Try the following program now:

my alpha;
my beta;
my gamma;

alpha = 3.14;
beta = 42;
gamma = -4.5E-2;

say alpha;
say beta;
say gamma;

It should parse the numbers and print them all. This step is fully completed now.

Sophisticated expressions

The next step we can easily take is to merge the Calculator grammar into the language definition. Let’s rename an existing value method to number, and the language grammar will use the value that was defined in Calculator.

grammar Lingua {
    . . .

    rule value {
        | <number>
        | '(' <expression> ')'
    }

    rule expression {
        <term>* %% <op1>
    }

    token number {
        <sign>? [
            | <integer>
            | <floating-point>
        ] <exponent>?
    }

   . . .
}

The expression rule here is the former TOP rule of the Calculator grammar. Update the actions class symmetrically:

class LinguaActions {
    . . .

    method value($/) {
        $/.make($<number> ??
            $<number>.made !! $<exression>.made);
    }

    method expression($/) {
        $/.make(process($<term>, $<op1>));
    }

    method number($/) {
        $/.make(+$/);
    }
}

After this, any number in the program can be presented by an expression of arbitrary complexity. The only place in our current grammar where a number was used is assignment. We can replace the right-hand side of it with an expression.

In the grammar:

rule assignment {
    <variable-name> '=' <expression>
}

In the actions class:

method assignment($/) {
    %var{~$<variable-name>} = $<expression>.made;
}

method value($/) {
    $/.make($<number> ??
        $<number>.made !! $<expression>.made);
}

Change the test program to include a few expressions there. Here is my example:

my pi;
pi = 22/7 - 0.001265; # very rough approximation
say pi;

my x;
x = 2 * (3 + 4);
say x; # prints 14

Don’t forget that we can also use comments in the code!

Using variables

Our expressions can use only numbers so far. It would be much handier if we can use variables there too. To achieve that, a small change to the grammar is needed. In terms of grammar rules, to have a variable in an expression means to allow variable names in it:

rule value {
    | <number>
    | <variable-name>
    | '(' <expression> ')'
}

There is no made attribute associated with the variable-name token, so we have to make some simple work to access the storage:

method value($/) {
    if $<number> {
        $/.make($<number>.made);
    }
    elsif $<variable-name> {
        $/.make(%var{$<variable-name>});
    }
    else {
        $/.make($<expression>.made);
    }
}

The value method consists of three branches, whose task is to find an appropriate data to be passed further. In the case of variables, a hash lookup is done.

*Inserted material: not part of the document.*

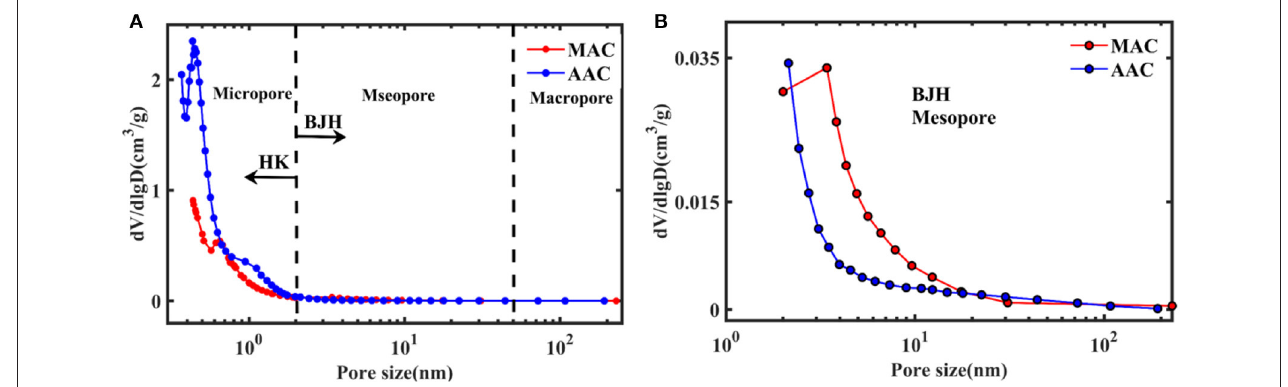
FIGURE 3 | (A) Pore size distributions of MAC and AAC and (B) mesopore size distribution in BJH model.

Having all that, the interpreter can now process the following program and compute the length of Earth’s equator (assuming we already assigned the value to pi earlier):

my r;
r = 6371; # km

my d;
d = 2 * pi * r;
say d;

Declaration with initialization

I hope you noticed how easy it was to make the recent changes comparing to the material in the first chapters. This section brings another example of this kind.

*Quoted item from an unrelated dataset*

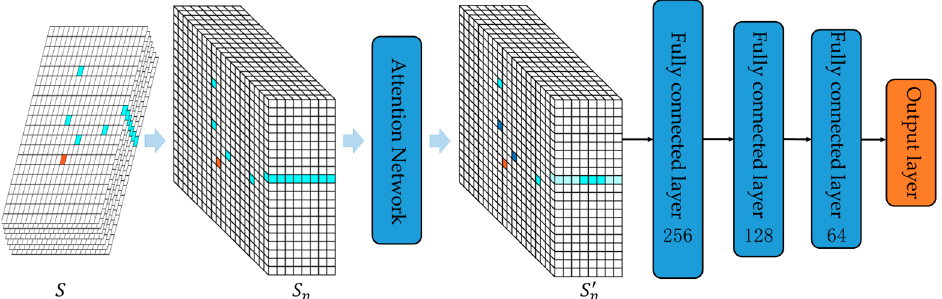
Figure 12. Structure of the attention network based on state information.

Let us simplify creation of variables and allow declarations with an optional assignment. So instead of

my x;
x = 10;

we can express both steps in one line:

my x = 10;

Declaration of the variable is handled by the variable-declaration rule, thus let’s update it with an optional assignment clause:

rule variable-declaration {
    'my' <variable-name> [ '=' <expression> ]?
}

In the action, check if there was an expression, and use its value:

method variable-declaration($/) {
    %var{$<variable-name>} =
        $<expression> ?? $<expression>.made !! 0;
}

Rewrite the test program using these additions:

my pi = 3.1415926;
my r = 6371; # km

my d = 2 * pi * r;
say d;

The program prints the result, and we only have less than 200 lines of code (including empty lines and the lines with a single curly brace in it). Raku grammars are really great!